>>>

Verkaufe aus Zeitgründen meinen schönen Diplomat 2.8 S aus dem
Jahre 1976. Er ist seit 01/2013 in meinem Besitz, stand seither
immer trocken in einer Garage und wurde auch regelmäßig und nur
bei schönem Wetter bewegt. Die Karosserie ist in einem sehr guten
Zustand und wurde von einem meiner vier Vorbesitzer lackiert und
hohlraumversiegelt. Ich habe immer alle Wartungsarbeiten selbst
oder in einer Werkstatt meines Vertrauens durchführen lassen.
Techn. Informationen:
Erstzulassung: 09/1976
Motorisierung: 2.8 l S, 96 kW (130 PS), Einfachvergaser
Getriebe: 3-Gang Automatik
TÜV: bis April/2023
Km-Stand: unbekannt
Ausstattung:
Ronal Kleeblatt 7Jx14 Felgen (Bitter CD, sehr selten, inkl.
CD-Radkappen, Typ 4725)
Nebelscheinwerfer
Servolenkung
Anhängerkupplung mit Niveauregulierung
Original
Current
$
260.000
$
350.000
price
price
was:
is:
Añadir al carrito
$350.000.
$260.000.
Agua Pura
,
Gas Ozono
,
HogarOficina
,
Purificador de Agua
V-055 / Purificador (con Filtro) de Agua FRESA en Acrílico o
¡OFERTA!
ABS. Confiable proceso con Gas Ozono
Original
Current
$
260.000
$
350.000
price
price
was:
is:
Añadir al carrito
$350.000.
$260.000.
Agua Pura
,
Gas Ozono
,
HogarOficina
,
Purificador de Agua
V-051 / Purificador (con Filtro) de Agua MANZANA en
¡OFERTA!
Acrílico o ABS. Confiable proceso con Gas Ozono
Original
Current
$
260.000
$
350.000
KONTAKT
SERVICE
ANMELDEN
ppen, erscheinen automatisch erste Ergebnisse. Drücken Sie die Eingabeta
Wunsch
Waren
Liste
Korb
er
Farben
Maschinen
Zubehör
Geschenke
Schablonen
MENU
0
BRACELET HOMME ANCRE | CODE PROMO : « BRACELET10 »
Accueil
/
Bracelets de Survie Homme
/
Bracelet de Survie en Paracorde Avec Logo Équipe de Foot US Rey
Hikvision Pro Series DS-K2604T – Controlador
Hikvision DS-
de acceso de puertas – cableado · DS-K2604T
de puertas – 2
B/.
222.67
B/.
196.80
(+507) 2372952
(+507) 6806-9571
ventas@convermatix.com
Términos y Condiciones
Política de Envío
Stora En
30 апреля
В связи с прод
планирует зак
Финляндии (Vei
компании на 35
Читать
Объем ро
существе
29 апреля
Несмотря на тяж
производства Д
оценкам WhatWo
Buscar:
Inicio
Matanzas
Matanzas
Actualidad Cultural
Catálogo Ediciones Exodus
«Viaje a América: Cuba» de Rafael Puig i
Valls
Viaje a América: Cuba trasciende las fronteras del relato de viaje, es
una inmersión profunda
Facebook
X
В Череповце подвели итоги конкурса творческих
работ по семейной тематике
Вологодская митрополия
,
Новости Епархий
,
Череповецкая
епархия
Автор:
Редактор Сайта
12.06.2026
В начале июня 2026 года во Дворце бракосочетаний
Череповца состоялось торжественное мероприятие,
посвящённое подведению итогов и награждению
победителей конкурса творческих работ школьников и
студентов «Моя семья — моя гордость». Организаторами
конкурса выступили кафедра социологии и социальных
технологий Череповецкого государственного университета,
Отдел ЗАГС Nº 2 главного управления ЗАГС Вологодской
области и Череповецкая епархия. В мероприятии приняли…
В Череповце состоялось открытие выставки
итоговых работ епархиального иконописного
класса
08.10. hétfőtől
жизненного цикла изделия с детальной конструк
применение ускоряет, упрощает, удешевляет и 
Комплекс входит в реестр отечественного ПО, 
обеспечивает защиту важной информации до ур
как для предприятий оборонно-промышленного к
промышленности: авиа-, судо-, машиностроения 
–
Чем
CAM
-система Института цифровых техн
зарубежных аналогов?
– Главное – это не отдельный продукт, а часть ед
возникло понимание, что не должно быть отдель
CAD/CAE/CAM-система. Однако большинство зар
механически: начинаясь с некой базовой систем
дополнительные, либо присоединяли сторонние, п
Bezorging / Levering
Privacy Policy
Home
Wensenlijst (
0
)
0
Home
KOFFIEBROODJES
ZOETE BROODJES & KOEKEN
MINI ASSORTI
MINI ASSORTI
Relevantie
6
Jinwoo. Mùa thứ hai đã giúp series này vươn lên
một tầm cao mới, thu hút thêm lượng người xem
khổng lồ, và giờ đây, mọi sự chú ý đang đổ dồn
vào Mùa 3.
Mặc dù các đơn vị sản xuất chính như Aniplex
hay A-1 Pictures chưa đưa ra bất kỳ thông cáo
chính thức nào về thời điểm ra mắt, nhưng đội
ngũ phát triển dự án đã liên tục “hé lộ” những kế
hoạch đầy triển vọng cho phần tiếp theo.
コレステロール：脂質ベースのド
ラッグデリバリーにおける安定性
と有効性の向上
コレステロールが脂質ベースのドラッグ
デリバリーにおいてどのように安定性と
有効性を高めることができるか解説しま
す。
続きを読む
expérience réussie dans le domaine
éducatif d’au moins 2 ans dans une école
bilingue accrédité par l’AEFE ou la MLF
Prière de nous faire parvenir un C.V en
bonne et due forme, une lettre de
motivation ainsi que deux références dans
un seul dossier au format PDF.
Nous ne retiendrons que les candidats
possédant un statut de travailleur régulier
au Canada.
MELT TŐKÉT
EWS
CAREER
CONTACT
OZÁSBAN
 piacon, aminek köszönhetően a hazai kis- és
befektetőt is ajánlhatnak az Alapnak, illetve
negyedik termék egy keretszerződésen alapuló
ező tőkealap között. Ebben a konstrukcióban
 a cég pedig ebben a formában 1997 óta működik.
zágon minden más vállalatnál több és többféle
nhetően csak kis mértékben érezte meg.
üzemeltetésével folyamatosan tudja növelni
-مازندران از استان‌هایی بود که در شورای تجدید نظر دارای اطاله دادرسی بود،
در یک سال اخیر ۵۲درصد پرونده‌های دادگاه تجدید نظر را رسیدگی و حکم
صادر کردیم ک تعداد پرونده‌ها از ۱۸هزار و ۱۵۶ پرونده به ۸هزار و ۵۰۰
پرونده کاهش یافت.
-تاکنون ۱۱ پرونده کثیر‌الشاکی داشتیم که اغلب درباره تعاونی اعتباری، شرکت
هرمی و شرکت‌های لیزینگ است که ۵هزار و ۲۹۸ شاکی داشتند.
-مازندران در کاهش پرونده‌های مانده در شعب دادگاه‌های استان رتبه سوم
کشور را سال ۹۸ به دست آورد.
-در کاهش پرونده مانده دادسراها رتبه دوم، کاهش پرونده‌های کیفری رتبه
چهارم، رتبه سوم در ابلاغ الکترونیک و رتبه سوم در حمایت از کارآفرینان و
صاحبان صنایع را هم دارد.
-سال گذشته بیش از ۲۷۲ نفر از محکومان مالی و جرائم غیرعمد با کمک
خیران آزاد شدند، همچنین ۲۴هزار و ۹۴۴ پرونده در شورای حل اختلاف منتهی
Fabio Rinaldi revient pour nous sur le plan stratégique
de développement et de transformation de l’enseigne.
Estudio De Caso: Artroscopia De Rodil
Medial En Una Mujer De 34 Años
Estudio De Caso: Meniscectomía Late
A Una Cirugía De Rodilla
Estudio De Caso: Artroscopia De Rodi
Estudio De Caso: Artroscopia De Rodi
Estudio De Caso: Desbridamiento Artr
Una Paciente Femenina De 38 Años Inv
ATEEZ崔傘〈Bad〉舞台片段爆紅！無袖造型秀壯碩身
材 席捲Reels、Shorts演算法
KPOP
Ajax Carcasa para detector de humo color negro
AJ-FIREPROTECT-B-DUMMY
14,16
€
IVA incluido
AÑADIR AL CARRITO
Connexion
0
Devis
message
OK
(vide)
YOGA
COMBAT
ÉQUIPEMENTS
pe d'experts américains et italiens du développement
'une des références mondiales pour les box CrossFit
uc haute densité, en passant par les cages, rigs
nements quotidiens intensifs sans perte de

<<<

• EXERCISE PROMPT
Collect every line in the items above that contains the word "Confiable".

• EXERCISE RESPONSE
ABS. Confiable proceso con Gas Ozono
Acrílico o ABS. Confiable proceso con Gas Ozono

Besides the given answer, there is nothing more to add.